Algumas das perguntas dirigidas por Cunha a Temer foram "qual a relação de vossa excelência com o senhor José Yunes?", e "o senhor José Yunes recebeu alguma contribuição de campanha para alguma eleição de vossa excelência ou do PMDB?".

"Evidentemente, tais quesitos, entre outros, foram indeferidos por este juízo (...), já que não se pode permitir que o processo judicial seja utilizado para essa finalidade, ou seja, para que parte transmita ameaças, recados ou chantagens a autoridades ou a testemunhas de fora do processo", disse Moro.

As perguntas de Cunha aludem ao suposto repasse de R$ 4 milhões da Odebrecht ao hoje ministro da Casa Civil Eliseu Padilha (PMDB), que teriam sido entregues no escritório do advogado e ex-assessor especial da Presidência, José Yunes.
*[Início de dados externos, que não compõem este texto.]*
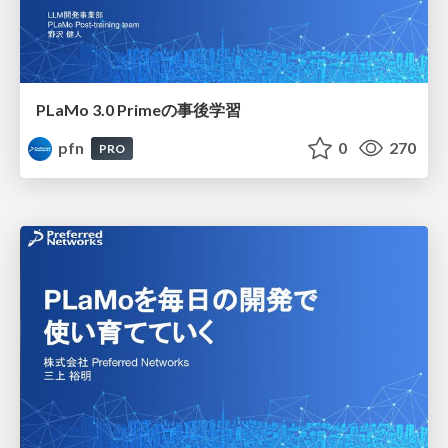
PLaMo 3.0 Primeの事後学習
pfn
0
270
PRO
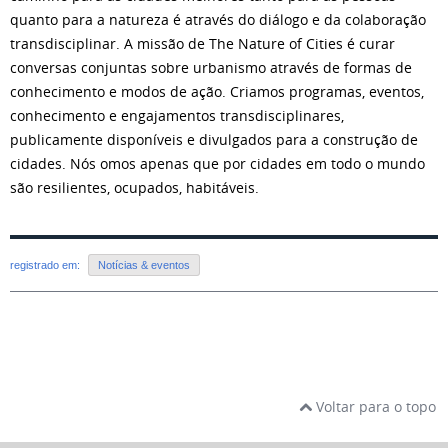
quanto para a natureza é através do diálogo e da colaboração
transdisciplinar. A missão de The Nature of Cities é curar
conversas conjuntas sobre urbanismo através de formas de
conhecimento e modos de ação. Criamos programas, eventos,
conhecimento e engajamentos transdisciplinares,
publicamente disponíveis e divulgados para a construção de
cidades. Nós omos apenas que por cidades em todo o mundo
são resilientes, ocupados, habitáveis.
registrado em:
Notícias & eventos
Voltar para o topo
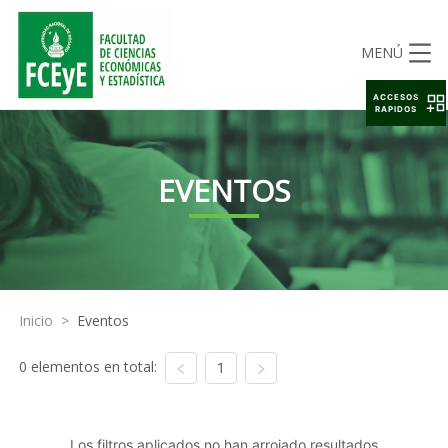
MENÚ
ACCESOS
RAPIDOS
EVENTOS
Inicio
>
Eventos
0 elementos en total:
1
Los filtros aplicados no han arrojado resultados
Em fevereiro o advogado prestou depoimento espontâneo ao Ministério Público e disse que recebeu envelope enviado ao seu escritório pelo doleiro Lúcio Funaro, a pedido de Padilha, durante a campanha presidencial de 2014.

Yunes afirmou que não imaginou que se tratasse de dinheiro e que não abriu o envelope.